● **YOUR INSTRUCTIONS**:
Out of the material that follows, write out exactly the lines from the line with "Lasīt grāmatas – tas ir stilīgi!" to the line with "de Las Vegas", both ends included, and no others.

● **DATA TO PROCESS**:
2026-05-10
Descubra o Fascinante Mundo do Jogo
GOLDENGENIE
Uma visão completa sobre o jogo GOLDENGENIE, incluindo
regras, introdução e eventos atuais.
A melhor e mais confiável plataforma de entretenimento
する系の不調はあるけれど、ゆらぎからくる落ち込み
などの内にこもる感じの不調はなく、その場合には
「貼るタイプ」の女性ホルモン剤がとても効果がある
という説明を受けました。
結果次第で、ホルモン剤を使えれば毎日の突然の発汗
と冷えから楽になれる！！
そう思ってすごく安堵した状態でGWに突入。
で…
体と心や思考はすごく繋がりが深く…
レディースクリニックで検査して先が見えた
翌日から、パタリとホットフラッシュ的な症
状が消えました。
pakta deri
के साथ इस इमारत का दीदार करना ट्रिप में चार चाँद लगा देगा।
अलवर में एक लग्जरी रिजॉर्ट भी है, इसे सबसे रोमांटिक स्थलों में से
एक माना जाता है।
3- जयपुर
---
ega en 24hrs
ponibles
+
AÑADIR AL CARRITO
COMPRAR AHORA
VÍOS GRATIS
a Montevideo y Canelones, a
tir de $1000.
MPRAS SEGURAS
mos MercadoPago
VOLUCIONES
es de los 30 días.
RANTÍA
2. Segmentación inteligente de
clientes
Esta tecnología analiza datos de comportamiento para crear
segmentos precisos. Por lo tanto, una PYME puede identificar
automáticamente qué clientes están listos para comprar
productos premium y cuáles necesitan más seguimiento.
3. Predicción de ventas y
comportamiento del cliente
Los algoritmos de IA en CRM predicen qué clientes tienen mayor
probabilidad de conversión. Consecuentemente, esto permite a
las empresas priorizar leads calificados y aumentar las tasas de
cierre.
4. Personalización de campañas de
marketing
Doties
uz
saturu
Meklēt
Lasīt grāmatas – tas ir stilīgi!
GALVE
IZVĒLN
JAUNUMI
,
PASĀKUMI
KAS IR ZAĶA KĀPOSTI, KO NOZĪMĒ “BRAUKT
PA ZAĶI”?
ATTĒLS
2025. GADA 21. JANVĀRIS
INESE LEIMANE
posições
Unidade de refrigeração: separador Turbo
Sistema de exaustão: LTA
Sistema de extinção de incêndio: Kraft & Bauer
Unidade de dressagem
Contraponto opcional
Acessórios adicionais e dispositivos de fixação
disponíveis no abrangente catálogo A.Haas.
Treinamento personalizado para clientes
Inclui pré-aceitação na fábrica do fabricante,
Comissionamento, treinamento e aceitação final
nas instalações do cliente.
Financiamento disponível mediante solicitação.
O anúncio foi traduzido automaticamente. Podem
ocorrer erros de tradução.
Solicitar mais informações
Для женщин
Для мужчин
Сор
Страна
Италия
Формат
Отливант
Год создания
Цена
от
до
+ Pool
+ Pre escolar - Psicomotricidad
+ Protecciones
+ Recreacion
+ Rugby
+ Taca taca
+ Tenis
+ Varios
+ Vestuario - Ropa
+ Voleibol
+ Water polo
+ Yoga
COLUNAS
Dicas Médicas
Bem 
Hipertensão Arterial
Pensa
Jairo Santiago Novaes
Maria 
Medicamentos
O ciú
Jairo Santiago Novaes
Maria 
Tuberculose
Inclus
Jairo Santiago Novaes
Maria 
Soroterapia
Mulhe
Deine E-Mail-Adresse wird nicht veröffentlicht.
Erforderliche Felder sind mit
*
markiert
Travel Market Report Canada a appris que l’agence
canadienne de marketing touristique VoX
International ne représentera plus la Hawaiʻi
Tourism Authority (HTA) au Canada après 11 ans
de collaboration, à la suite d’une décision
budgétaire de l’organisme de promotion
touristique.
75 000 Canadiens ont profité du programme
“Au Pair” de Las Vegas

● **WRITTEN ANSWER**:
Lasīt grāmatas – tas ir stilīgi!
GALVE
IZVĒLN
JAUNUMI
,
PASĀKUMI
KAS IR ZAĶA KĀPOSTI, KO NOZĪMĒ “BRAUKT
PA ZAĶI”?
ATTĒLS
2025. GADA 21. JANVĀRIS
INESE LEIMANE
posições
Unidade de refrigeração: separador Turbo
Sistema de exaustão: LTA
Sistema de extinção de incêndio: Kraft & Bauer
Unidade de dressagem
Contraponto opcional
Acessórios adicionais e dispositivos de fixação
disponíveis no abrangente catálogo A.Haas.
Treinamento personalizado para clientes
Inclui pré-aceitação na fábrica do fabricante,
Comissionamento, treinamento e aceitação final
nas instalações do cliente.
Financiamento disponível mediante solicitação.
O anúncio foi traduzido automaticamente. Podem
ocorrer erros de tradução.
Solicitar mais informações
Для женщин
Для мужчин
Сор
Страна
Италия
Формат
Отливант
Год создания
Цена
от
до
+ Pool
+ Pre escolar - Psicomotricidad
+ Protecciones
+ Recreacion
+ Rugby
+ Taca taca
+ Tenis
+ Varios
+ Vestuario - Ropa
+ Voleibol
+ Water polo
+ Yoga
COLUNAS
Dicas Médicas
Bem 
Hipertensão Arterial
Pensa
Jairo Santiago Novaes
Maria 
Medicamentos
O ciú
Jairo Santiago Novaes
Maria 
Tuberculose
Inclus
Jairo Santiago Novaes
Maria 
Soroterapia
Mulhe
Deine E-Mail-Adresse wird nicht veröffentlicht.
Erforderliche Felder sind mit
*
markiert
Travel Market Report Canada a appris que l’agence
canadienne de marketing touristique VoX
International ne représentera plus la Hawaiʻi
Tourism Authority (HTA) au Canada après 11 ans
de collaboration, à la suite d’une décision
budgétaire de l’organisme de promotion
touristique.
75 000 Canadiens ont profité du programme
“Au Pair” de Las Vegas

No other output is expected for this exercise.